━━━ Texte à lire ━━━

Déflagration cinématographique au dernier Festival de Cannes, le cinéaste russe s’invite d’entrée dans la cour des grands avec son premier film. Un drame étouffant sacrificiel.
Cette déroutante chronique au sein de la communauté kabarde située dans la petite ville de Naltchick (capitale de la République de Kabardino-Balkarie) dans la région du Caucase Nord, dresse un sensible portrait d’Ilana une jeune femme de 24 ans, rêvant d’un ailleurs et une auscultation amère de la cellule familiale dans un pays troublé par des questions identitaires. Pour son premier long métrage le jeune réalisateur russe Kantemir Balagov, âgé de 26 ans, s’empare d’un fait divers pour tisser une radiographie clanique de sa région natale à travers le prisme d’une famille. Cette œuvre sélectionné au Festival de Cannes dans la sélection « Un Certain regard » (si bien nommé pour ce projet) a remporté le prestigieux prix FIPRESCI de la critique internationale suscitant depuis une certaine attente.
En effet, le regard de ce cinéaste russe, sous la figure tutélaire du maître Alexandre Sokourov, s’avère être certain et surtout très singulier. De façon étonnante les premiers cartons apparaissent situant l’action en 1998 en étant commentés par une voix off utilisant le « je » dont le narrateur s’avère être celle du réalisateur lui-même offrant par ce procédé une proximité particulière avant que ne commence la fiction. Spectateurs avides d’évasion et d’espace, passez votre chemin ici l’étau se resserre. D’emblée la caméra se concentre près du visage volontaire d’Ilana arcboutée sous une voiture peinant avec une pièce qui tente de lui résister mais finira par rendre l’âme, car la jeune femme, les mains dans le cambouis sous le regard de son père, est une championne des réparations de bagnoles Lada et pour surveiller les comptes de son père. Plus douée que pour aider sa mère en cuisine. En deux séquences l’esquisse du portrait prend forme d’autant plus que le format 1:37 carré impose d’emblée un coup de projecteur démontrant l’exiguïté de l’existence de la jeune femme vivant dans une maison où chaque espace est confiné où obstrué par les personnes vivant à l’intérieur.

━━━

# [Consignes]
(a) D'après la critique ci-dessus, quel prix le film a-t-il remporté au Festival de Cannes ?
(b) Recopiez mot pour mot tout le passage de la critique qui va de « Déflagration cinématographique au » jusqu'à « drame étouffant sacrificiel. ».

━━━ Données fournies ━━━

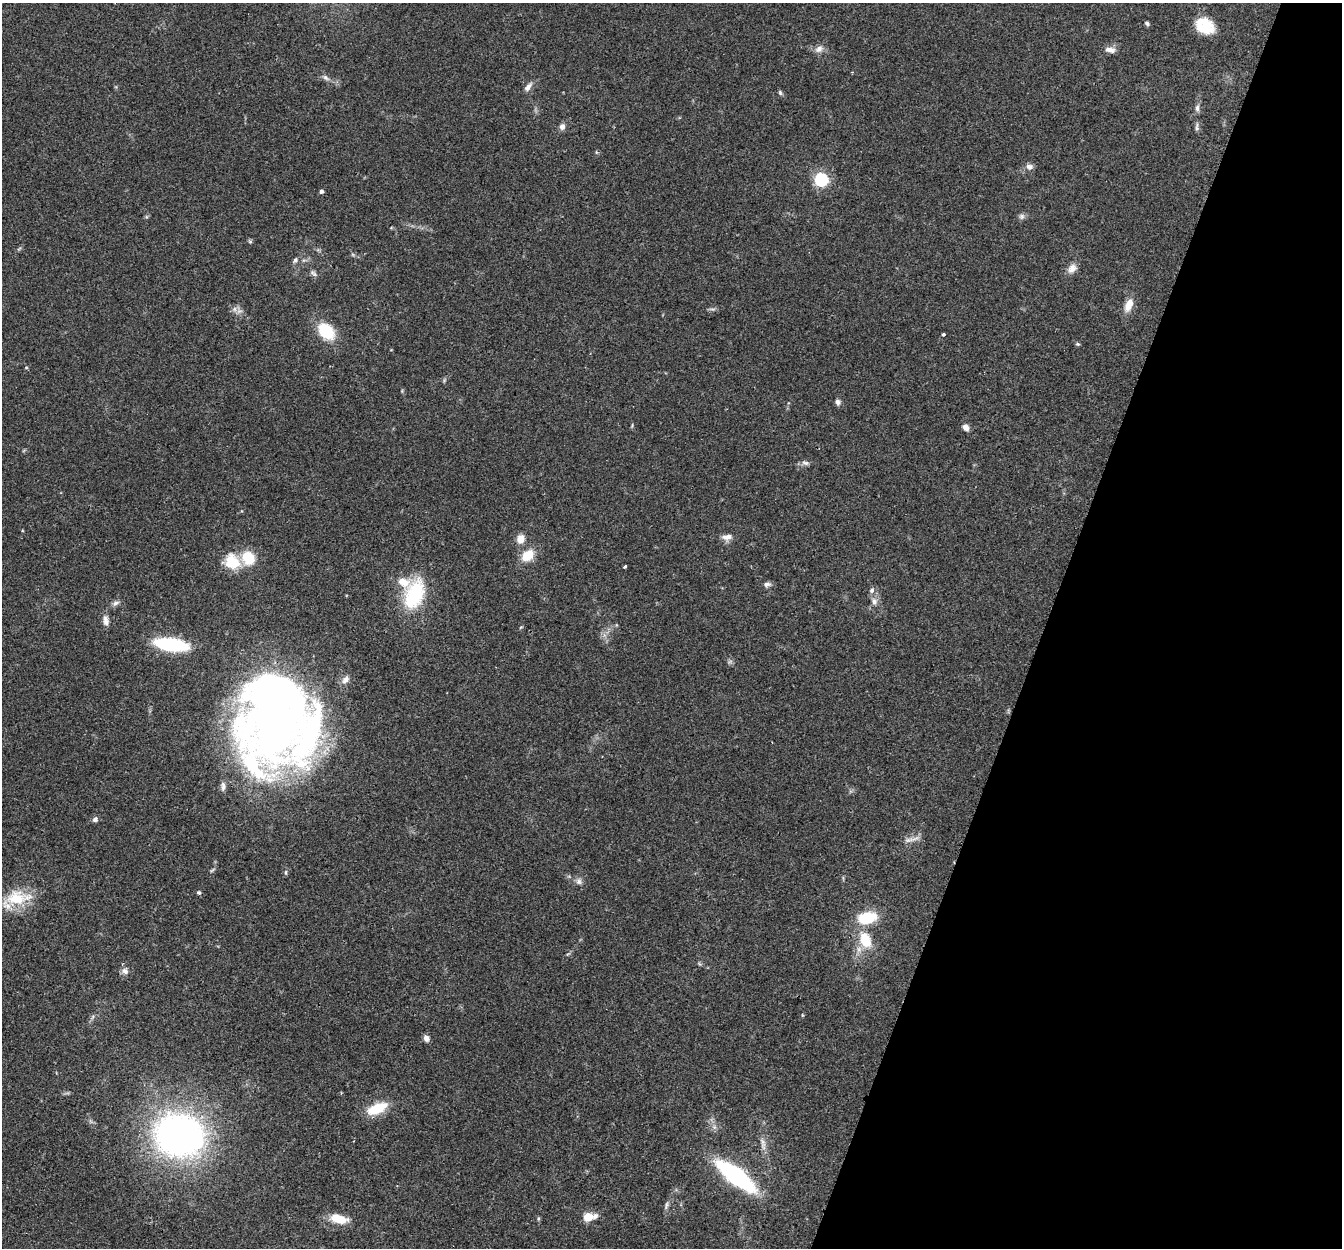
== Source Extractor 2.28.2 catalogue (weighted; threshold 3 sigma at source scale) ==
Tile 8 of 4 x 4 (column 4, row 2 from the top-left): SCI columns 4045-5384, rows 2682-3927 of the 5411 x 5490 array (HDU 1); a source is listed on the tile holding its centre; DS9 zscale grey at full resolution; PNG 1344 x 1250 px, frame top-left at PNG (2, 3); no overlay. Shown black and unused: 22% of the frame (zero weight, under 2 of 3 exposures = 3% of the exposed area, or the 3 px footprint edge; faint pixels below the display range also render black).
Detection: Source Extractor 2.28.2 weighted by HDU 2 'WHT'; one run over the whole footprint, this tile lists its part. Background 0.0645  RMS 0.0082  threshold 0.0369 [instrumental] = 3 sigma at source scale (4.5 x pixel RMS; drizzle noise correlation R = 1.50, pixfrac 1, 0.05/0.05 arcsec/px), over >= 5 px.
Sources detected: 69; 2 inside a brighter object's white glare — not listed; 6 inside a brighter listed object's ellipse — not listed separately; the other 61 listed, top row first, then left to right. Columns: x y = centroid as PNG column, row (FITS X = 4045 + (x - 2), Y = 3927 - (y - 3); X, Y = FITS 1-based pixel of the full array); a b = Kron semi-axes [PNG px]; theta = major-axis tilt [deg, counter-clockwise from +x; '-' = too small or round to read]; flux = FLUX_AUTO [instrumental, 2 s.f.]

━━━

# [Corrigé détaillé]
(a) Le prix FIPRESCI de la critique internationale.

(b)
Déflagration cinématographique au dernier Festival de Cannes, le cinéaste russe s’invite d’entrée dans la cour des grands avec son premier film. Un drame étouffant sacrificiel.